Question posée au Ministre Jambon le mardi 1er juillet 2025

Monsieur le ministre, 

Alors ça y est, le kern est enfin parvenu à un accord sur la taxation des plus-values. On nous dit qu’il s’agissait simplement de la transposition de l’accord de majorité. On se demande donc bien pourquoi il a fallu tant de temps pour enfin arriver à un accord. Sans doute que certains avaient besoin de montrer qu’ils bloquaient, qu’ils freinaient au maximum cette mesure qui, en réalité, n’est qu’une mesure de justice sociale. Pourquoi aujourd’hui un salarié, quelqu’un qui travaille et qui gagne un salaire, doit-il payer, quand il fait partie de la classe moyenne, 43 euros sur 100 euros gagnés, alors que quand on joue en bourse ou qu’on achète et qu’on vend des appartements, on ne paie pas un euro d’impôt?

Monsieur le ministre, je pense que cette taxe doit être conçue dès le départ de la manière la plus robuste possible, sinon cela sera un véritable gruyère qui continuera à perpétuer les injustices et les privilèges dans notre société.

Mes questions sont les suivantes, monsieur le ministre, et j’espère avoir les réponses les plus précises possibles. Je pense que le Parlement a assez attendu.

  • Quelles sont les modalités précises d’une taxation des plus-values adoptée par le gouvernement fédéral? Que sera-t-il possible de mettre en œuvre dès le 1er janvier 2026?
  • Quelles sont les exceptions prévues dans le mécanisme que vous allez installer? Quel est le rendement budgétaire annuel attendu de cette nouvelle mesure? D’où sortez-vous les 500 millions d’euros? 
  • Quelles sont les clauses anti-abus prévues pour éviter les stratégies d’optimisation ou de contournement, notamment via des holdings? Ce régime s’applique-t-il aussi aux plus-values réalisées via des sociétés, notamment les holdings?
  • J’aimerais aussi obtenir des réponses relatives à la déductibilité. Quelqu’un qui réalise une plus-value de 60 000 euros et une moins-value de 20 000 euros sur un autre titre devra-t-il payer sa taxe uniquement sur les 40 000 euros?

* _Extrait source_
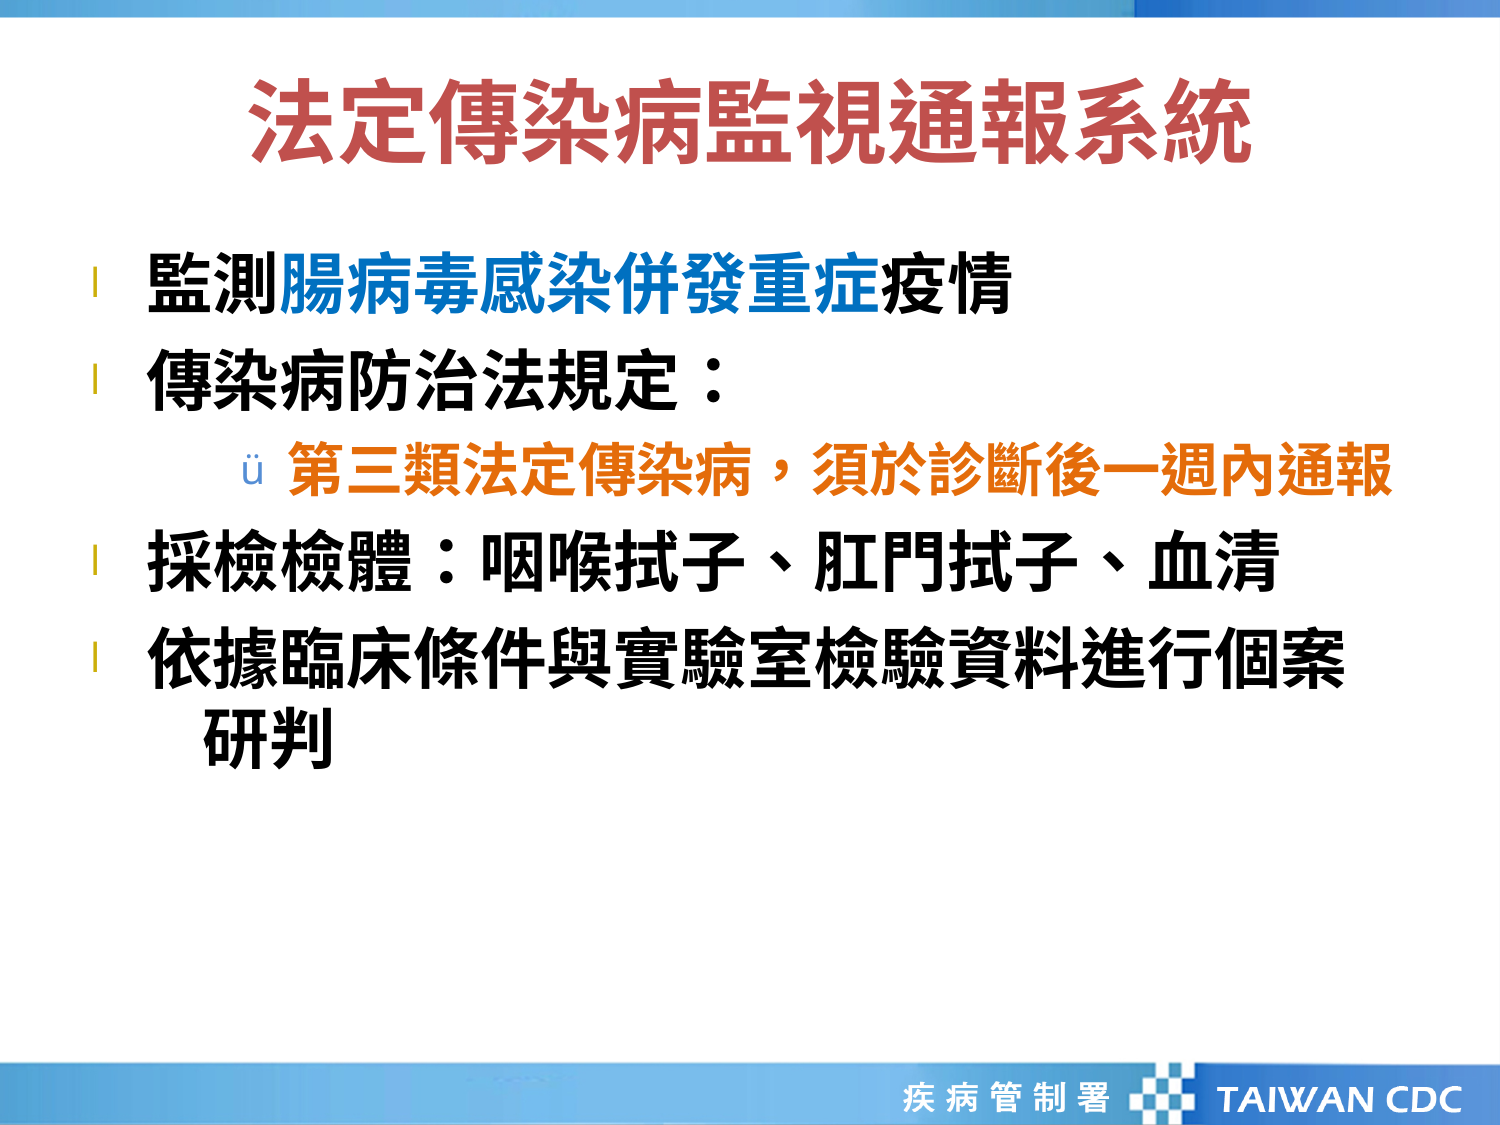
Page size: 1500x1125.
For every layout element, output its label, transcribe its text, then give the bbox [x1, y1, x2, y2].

title 法定傳染病監視通報系統 [75, 25, 1426, 214]
list 監測腸病毒感染併發重症疫情 傳染病防治法規定： 第三類法定傳染病，須於診斷後一週內通報 採檢檢體：咽喉拭子、肛門拭子、血清 依據臨床條件與實驗室檢驗資料進行個案研判 [75, 234, 1426, 978]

* _Consigne_
Rédigez la suite de la question parlementaire sur la taxation des plus-values à partir de l'endroit où elle s'interrompt. Le listing n'a aucun lien avec la question parlementaire sur la taxation des plus-values.

* _Réponse rédigée_
  • Par ailleurs, quel est le mécanisme prévu pour éviter que quelqu’un ne contourne la taxation en fractionnant artificiellement une plus-value importante en plusieurs ventes inférieures à 10 000 euros, tout en dépassant largement ce seuil au total?

Je vous remercie.

 

Réponse du Ministre :

Monsieur le Président, permettez-moi tout d’abord de confirmer que j’ai effectivement organisé une conférence de presse demain après-midi. J’ai jugé opportun de m’adresser d’abord au Parlement, mais cela n’a apparemment pas été apprécié. Lorsque j’indique ensuite que le Parlement peut se pencher sur les règles du jeu et que je suis disposé à faire preuve d’une grande transparence, cela ne semble pas non plus être apprécié. Très bien, j’en prends bonne note. Il est regrettable que cette souplesse se retourne contre moi. J’avais espéré qu’elle serait appréciée.

Je pense d’ailleurs que ce ne sera pas la dernière discussion sur ce sujet. Vous avez demandé un calendrier. Vendredi, le texte sera présenté en première lecture au Conseil des ministres. Le texte de loi sera alors connu. Ensuite, l’avis du Conseil d’État sera demandé, comme le veut la procédure habituelle. Puis, le texte sera présenté en deuxième lecture au Conseil des ministres.

Après une deuxième lecture au gouvernement, le texte sera déposé au Parlement. Nous pourrons alors entamer les débats. C’est la façon normale de travailler.

Quoi qu’il en soit, j’ai encore appris quelques choses aujourd’hui.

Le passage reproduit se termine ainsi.